Madrid - Spanish banks, alarmed by multiple bankruptcies and mass unemployment, are keeping a tight rein on loans and potentially choking off the lifeblood of a longed-for economic recovery, analysts say.

Insufficient credit threatens to throttle Spain's fragile recovery, they warn, after a double-dip recession triggered by a 2008 property crash, which left banks awash with bad loans.

Spain last year shored up its tottering banks' balance sheets with a €41.3bn programme financed by its eurozone partners.

Recession

But the banks have shown reluctance to lend, economists and industry say, as the eurozone's fourth-largest economy struggles with a 26% unemployment rate and, according to official data compiled by auditors PwC, a 20% rise in bankruptcy filings in 2013.

"The Spanish financial sector has considerably improved its solvability but it is still not playing its crucial role of supporting the economy because the flow of credit to families and businesses has not recovered," said a study released by the Esade business school.

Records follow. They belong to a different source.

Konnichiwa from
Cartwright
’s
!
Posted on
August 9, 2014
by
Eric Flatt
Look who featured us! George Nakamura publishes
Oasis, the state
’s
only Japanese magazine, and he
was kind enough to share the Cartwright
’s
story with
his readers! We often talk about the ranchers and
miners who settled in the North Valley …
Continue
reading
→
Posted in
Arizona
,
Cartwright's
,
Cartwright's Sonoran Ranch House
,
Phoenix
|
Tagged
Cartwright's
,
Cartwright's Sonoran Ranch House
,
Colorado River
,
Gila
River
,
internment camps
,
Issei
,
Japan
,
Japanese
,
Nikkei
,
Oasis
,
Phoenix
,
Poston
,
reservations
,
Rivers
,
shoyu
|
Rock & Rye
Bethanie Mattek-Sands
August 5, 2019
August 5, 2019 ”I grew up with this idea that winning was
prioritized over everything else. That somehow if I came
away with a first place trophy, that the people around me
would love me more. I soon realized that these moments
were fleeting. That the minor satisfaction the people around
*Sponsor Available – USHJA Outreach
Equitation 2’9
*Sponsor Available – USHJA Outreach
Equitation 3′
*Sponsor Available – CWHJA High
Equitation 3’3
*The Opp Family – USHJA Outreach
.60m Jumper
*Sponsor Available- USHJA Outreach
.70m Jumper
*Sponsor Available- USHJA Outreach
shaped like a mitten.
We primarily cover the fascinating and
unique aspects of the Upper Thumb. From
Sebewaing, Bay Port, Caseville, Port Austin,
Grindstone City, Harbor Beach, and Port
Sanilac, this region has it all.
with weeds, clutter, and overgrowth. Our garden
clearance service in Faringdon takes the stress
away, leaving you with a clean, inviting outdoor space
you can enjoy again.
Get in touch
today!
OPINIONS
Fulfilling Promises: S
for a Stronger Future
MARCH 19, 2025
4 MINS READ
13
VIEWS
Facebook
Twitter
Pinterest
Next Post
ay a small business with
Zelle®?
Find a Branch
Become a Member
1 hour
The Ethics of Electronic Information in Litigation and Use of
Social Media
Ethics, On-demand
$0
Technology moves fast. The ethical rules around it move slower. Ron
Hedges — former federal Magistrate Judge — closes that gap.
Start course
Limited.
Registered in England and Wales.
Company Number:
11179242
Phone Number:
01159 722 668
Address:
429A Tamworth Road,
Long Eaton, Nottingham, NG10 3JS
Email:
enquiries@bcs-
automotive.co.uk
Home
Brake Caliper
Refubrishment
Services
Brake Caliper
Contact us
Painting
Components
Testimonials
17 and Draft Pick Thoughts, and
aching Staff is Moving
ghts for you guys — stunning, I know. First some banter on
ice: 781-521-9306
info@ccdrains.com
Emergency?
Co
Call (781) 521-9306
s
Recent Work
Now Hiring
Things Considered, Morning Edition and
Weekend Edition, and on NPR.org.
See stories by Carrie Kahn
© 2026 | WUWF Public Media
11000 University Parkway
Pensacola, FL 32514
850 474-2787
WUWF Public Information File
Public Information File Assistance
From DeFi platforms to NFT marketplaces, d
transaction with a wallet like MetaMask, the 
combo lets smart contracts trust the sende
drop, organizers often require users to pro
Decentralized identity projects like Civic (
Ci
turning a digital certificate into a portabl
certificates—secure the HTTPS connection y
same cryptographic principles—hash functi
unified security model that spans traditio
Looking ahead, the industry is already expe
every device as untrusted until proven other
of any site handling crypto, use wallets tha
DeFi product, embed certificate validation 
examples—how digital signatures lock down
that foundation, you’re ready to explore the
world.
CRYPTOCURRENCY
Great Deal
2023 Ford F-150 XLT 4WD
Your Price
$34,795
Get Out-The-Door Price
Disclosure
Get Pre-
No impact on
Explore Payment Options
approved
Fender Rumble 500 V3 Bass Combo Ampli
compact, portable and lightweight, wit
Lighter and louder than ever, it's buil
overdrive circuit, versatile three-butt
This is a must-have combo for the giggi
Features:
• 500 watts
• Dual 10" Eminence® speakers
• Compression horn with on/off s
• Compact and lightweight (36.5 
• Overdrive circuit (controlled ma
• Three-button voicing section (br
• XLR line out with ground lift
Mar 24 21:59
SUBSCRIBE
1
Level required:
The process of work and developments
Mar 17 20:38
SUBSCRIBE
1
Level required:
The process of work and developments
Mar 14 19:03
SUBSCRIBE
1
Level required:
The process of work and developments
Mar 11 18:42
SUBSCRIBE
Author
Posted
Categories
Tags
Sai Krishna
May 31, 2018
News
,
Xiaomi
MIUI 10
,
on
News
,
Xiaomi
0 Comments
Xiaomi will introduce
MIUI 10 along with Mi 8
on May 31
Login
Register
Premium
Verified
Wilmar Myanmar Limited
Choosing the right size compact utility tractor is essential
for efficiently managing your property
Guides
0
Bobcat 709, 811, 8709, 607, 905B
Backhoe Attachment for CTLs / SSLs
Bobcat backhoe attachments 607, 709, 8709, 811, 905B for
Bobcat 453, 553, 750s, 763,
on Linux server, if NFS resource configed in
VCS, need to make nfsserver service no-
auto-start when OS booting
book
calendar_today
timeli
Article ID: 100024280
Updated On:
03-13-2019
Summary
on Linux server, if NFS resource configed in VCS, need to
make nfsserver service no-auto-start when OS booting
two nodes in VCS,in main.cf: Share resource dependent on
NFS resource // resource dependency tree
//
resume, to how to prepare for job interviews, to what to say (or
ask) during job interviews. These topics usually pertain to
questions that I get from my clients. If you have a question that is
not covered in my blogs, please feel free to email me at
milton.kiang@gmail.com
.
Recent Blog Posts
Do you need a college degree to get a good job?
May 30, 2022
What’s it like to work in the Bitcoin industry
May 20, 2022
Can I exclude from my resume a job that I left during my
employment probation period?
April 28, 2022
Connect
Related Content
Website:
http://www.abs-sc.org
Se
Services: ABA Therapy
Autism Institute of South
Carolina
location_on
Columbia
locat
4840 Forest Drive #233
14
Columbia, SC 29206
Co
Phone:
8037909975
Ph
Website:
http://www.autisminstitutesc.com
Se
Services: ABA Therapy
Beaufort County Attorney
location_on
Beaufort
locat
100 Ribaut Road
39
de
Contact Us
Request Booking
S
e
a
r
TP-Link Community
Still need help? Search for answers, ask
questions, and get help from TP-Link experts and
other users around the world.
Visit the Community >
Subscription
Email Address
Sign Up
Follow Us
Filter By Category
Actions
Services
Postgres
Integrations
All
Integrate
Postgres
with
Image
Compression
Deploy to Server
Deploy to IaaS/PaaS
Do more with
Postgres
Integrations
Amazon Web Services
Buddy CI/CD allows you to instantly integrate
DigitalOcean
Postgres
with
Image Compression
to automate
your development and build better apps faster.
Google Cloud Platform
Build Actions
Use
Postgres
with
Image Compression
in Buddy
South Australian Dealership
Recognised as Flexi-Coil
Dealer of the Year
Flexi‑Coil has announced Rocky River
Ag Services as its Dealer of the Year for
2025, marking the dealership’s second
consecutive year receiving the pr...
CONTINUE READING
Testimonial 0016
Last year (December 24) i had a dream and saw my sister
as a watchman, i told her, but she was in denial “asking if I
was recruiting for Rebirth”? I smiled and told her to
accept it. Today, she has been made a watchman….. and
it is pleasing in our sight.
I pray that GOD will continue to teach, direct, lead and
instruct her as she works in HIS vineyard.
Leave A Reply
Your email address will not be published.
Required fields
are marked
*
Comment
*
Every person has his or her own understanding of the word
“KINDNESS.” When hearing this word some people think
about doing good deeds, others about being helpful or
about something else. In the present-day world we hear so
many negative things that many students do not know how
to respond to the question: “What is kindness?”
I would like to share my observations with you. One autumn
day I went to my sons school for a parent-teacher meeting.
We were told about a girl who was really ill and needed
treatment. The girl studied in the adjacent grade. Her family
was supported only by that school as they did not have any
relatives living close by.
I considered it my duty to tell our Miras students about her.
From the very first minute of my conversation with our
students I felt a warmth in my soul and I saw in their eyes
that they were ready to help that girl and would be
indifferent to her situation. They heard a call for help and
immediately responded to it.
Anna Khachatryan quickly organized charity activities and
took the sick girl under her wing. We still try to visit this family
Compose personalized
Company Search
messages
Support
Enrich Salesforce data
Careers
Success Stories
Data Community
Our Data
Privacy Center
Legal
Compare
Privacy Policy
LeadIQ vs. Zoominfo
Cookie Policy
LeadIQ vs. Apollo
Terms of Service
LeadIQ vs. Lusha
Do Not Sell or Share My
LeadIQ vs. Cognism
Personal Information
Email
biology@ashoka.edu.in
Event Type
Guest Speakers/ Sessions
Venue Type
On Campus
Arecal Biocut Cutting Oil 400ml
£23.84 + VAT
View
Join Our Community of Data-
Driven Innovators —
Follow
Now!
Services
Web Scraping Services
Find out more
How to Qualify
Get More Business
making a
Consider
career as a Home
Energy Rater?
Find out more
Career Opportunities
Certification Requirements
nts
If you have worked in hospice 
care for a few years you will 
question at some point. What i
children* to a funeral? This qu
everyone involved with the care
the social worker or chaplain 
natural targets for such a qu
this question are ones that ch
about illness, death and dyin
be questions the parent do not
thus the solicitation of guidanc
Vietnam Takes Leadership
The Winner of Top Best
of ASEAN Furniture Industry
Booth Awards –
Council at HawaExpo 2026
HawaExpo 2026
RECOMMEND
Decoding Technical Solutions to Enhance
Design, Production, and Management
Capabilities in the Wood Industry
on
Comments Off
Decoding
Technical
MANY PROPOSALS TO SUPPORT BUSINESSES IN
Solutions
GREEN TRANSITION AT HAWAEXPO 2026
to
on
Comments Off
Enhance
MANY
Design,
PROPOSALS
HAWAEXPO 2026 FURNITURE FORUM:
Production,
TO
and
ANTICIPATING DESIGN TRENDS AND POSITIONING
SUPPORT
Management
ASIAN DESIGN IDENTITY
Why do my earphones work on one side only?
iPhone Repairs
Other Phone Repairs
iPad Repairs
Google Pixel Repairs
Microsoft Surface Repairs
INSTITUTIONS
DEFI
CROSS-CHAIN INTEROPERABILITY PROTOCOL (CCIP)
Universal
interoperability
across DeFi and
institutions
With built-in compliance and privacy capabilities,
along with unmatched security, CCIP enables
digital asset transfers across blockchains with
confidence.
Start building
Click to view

"There has been a lack of credit since mid-2009, the rate of credit extended has diminished, not only for families but also and above all for companies," said the study's author, Josep Manel Comajuncosa.

According to the Bank of Spain, credit in the year to November fell by 4.0% to households and 8.3% to business despite the economy emerging from recession by posting 0.1% growth in the third quarter.

Recovery

Spain has been praised for pursuing ambitious reforms of the banks and for its economic reforms, including deficit-cutting austerity measures that sparked mass protests.

Economy Minister Luis de Guindos forecast this week that economic growth would tick higher, to 0.3% in the final quarter of 2013.

But, increasingly, people are warning about the threat of tight credit.

Bank lending to other private sector businesses dropped by 6.75% year-on-year in September 2013, "one of the most rapid contractions among major advanced economies", an IMF report said recently, urging "sustained efforts" to enhance banks' ability to lend and support a nascent recovery.

Corporate sector

Angel Gurria, secretary general of the Organisation for Economic Cooperation and Development, likewise cautioned that access to bank credit was "excessively restrictive", with credit to small and medium-sized businesses sliding by 17% between 2011 and 2012.

The European Commission, too, said that loans to the corporate sector were declining substantially even if some bottoming-out "might be in sight".

Banks, however, say Spain's economic situation remains fragile.

"When the economy has no growth or very moderate growth, credit cannot grow," said a spokesperson for the Spanish Banking Association.

"There is a problem with the quantity and quality of demand: on the one hand the demand for credit in the private sector is still very weak and, on the other, the solvency of businesses and families has deteriorated compared to before the crisis."